WORK REQUIRED
Return the listing in full. Keep each line exactly as it is.

======== SOURCE DATA

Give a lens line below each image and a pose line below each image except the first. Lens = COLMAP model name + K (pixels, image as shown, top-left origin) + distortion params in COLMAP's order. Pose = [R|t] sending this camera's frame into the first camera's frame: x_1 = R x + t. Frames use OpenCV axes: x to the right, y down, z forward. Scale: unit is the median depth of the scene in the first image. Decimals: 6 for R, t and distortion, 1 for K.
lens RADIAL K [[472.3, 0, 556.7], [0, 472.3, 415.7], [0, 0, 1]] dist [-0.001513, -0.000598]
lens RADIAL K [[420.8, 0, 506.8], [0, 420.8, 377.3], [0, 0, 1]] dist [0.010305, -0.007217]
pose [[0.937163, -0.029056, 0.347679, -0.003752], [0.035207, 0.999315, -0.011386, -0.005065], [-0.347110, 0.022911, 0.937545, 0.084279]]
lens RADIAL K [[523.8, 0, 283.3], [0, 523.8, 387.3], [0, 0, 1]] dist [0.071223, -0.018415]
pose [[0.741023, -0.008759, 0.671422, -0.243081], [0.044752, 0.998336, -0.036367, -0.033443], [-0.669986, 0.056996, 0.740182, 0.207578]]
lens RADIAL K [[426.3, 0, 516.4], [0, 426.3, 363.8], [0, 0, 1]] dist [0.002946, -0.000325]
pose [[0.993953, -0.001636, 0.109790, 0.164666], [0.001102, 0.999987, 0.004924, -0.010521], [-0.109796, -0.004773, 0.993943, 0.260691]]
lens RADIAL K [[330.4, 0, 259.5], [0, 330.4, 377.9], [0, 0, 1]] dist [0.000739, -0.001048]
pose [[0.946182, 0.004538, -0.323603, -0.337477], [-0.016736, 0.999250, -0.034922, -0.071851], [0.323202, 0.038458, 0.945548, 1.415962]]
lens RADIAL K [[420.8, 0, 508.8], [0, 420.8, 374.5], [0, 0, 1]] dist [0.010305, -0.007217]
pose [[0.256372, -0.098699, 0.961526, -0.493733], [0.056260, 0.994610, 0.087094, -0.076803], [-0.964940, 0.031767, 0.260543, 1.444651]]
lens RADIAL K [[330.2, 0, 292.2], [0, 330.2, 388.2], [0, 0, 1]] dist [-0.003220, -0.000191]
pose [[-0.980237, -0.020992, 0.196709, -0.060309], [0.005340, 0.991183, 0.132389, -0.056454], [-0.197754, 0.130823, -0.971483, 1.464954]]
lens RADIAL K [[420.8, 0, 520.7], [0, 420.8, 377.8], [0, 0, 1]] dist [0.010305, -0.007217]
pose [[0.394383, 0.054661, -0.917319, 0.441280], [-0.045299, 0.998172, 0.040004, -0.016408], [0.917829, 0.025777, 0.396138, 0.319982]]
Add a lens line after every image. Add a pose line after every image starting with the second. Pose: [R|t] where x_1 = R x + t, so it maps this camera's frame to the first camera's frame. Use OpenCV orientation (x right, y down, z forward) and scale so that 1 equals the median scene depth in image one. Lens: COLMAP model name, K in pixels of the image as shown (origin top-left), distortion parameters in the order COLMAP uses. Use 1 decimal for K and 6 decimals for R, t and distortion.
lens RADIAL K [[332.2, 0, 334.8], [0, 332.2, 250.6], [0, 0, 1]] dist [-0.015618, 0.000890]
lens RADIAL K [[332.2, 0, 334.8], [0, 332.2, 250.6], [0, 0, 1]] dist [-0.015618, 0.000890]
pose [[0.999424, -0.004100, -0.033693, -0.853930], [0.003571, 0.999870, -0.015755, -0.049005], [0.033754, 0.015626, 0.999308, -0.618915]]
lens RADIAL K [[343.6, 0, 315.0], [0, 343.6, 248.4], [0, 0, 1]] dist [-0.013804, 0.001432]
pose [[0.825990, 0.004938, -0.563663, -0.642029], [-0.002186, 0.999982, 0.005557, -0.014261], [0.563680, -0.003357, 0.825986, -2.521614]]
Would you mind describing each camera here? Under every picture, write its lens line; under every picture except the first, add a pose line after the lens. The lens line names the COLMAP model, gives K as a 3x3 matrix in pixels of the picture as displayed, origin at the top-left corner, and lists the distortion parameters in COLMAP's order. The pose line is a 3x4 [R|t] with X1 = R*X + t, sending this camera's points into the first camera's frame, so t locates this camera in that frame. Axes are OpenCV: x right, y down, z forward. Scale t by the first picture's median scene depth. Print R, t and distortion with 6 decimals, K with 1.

================

YOUR RESPONSE
Give a lens line below each image and a pose line below each image except the first. Lens = COLMAP model name + K (pixels, image as shown, top-left origin) + distortion params in COLMAP's order. Pose = [R|t] sending this camera's frame into the first camera's frame: x_1 = R x + t. Frames use OpenCV axes: x to the right, y down, z forward. Scale: unit is the median depth of the scene in the first image. Decimals: 6 for R, t and distortion, 1 for K.
lens RADIAL K [[472.3, 0, 556.7], [0, 472.3, 415.7], [0, 0, 1]] dist [-0.001513, -0.000598]
lens RADIAL K [[420.8, 0, 506.8], [0, 420.8, 377.3], [0, 0, 1]] dist [0.010305, -0.007217]
pose [[0.937163, -0.029056, 0.347679, -0.003752], [0.035207, 0.999315, -0.011386, -0.005065], [-0.347110, 0.022911, 0.937545, 0.084279]]
lens RADIAL K [[523.8, 0, 283.3], [0, 523.8, 387.3], [0, 0, 1]] dist [0.071223, -0.018415]
pose [[0.741023, -0.008759, 0.671422, -0.243081], [0.044752, 0.998336, -0.036367, -0.033443], [-0.669986, 0.056996, 0.740182, 0.207578]]
lens RADIAL K [[426.3, 0, 516.4], [0, 426.3, 363.8], [0, 0, 1]] dist [0.002946, -0.000325]
pose [[0.993953, -0.001636, 0.109790, 0.164666], [0.001102, 0.999987, 0.004924, -0.010521], [-0.109796, -0.004773, 0.993943, 0.260691]]
lens RADIAL K [[330.4, 0, 259.5], [0, 330.4, 377.9], [0, 0, 1]] dist [0.000739, -0.001048]
pose [[0.946182, 0.004538, -0.323603, -0.337477], [-0.016736, 0.999250, -0.034922, -0.071851], [0.323202, 0.038458, 0.945548, 1.415962]]
lens RADIAL K [[420.8, 0, 508.8], [0, 420.8, 374.5], [0, 0, 1]] dist [0.010305, -0.007217]
pose [[0.256372, -0.098699, 0.961526, -0.493733], [0.056260, 0.994610, 0.087094, -0.076803], [-0.964940, 0.031767, 0.260543, 1.444651]]
lens RADIAL K [[330.2, 0, 292.2], [0, 330.2, 388.2], [0, 0, 1]] dist [-0.003220, -0.000191]
pose [[-0.980237, -0.020992, 0.196709, -0.060309], [0.005340, 0.991183, 0.132389, -0.056454], [-0.197754, 0.130823, -0.971483, 1.464954]]
lens RADIAL K [[420.8, 0, 520.7], [0, 420.8, 377.8], [0, 0, 1]] dist [0.010305, -0.007217]
pose [[0.394383, 0.054661, -0.917319, 0.441280], [-0.045299, 0.998172, 0.040004, -0.016408], [0.917829, 0.025777, 0.396138, 0.319982]]
Add a lens line after every image. Add a pose line after every image starting with the second. Pose: [R|t] where x_1 = R x + t, so it maps this camera's frame to the first camera's frame. Use OpenCV orientation (x right, y down, z forward) and scale so that 1 equals the median scene depth in image one. Lens: COLMAP model name, K in pixels of the image as shown (origin top-left), distortion parameters in the order COLMAP uses. Use 1 decimal for K and 6 decimals for R, t and distortion.
lens RADIAL K [[332.2, 0, 334.8], [0, 332.2, 250.6], [0, 0, 1]] dist [-0.015618, 0.000890]
lens RADIAL K [[332.2, 0, 334.8], [0, 332.2, 250.6], [0, 0, 1]] dist [-0.015618, 0.000890]
pose [[0.999424, -0.004100, -0.033693, -0.853930], [0.003571, 0.999870, -0.015755, -0.049005], [0.033754, 0.015626, 0.999308, -0.618915]]
lens RADIAL K [[343.6, 0, 315.0], [0, 343.6, 248.4], [0, 0, 1]] dist [-0.013804, 0.001432]
pose [[0.825990, 0.004938, -0.563663, -0.642029], [-0.002186, 0.999982, 0.005557, -0.014261], [0.563680, -0.003357, 0.825986, -2.521614]]
Would you mind describing each camera here? Under every picture, write its lens line; under every picture except the first, add a pose line after the lens. The lens line names the COLMAP model, gives K as a 3x3 matrix in pixels of the picture as displayed, origin at the top-left corner, and lists the distortion parameters in COLMAP's order. The pose line is a 3x4 [R|t] with X1 = R*X + t, sending this camera's points into the first camera's frame, so t locates this camera in that frame. Axes are OpenCV: x right, y down, z forward. Scale t by the first picture's median scene depth. Print R, t and distortion with 6 decimals, K with 1.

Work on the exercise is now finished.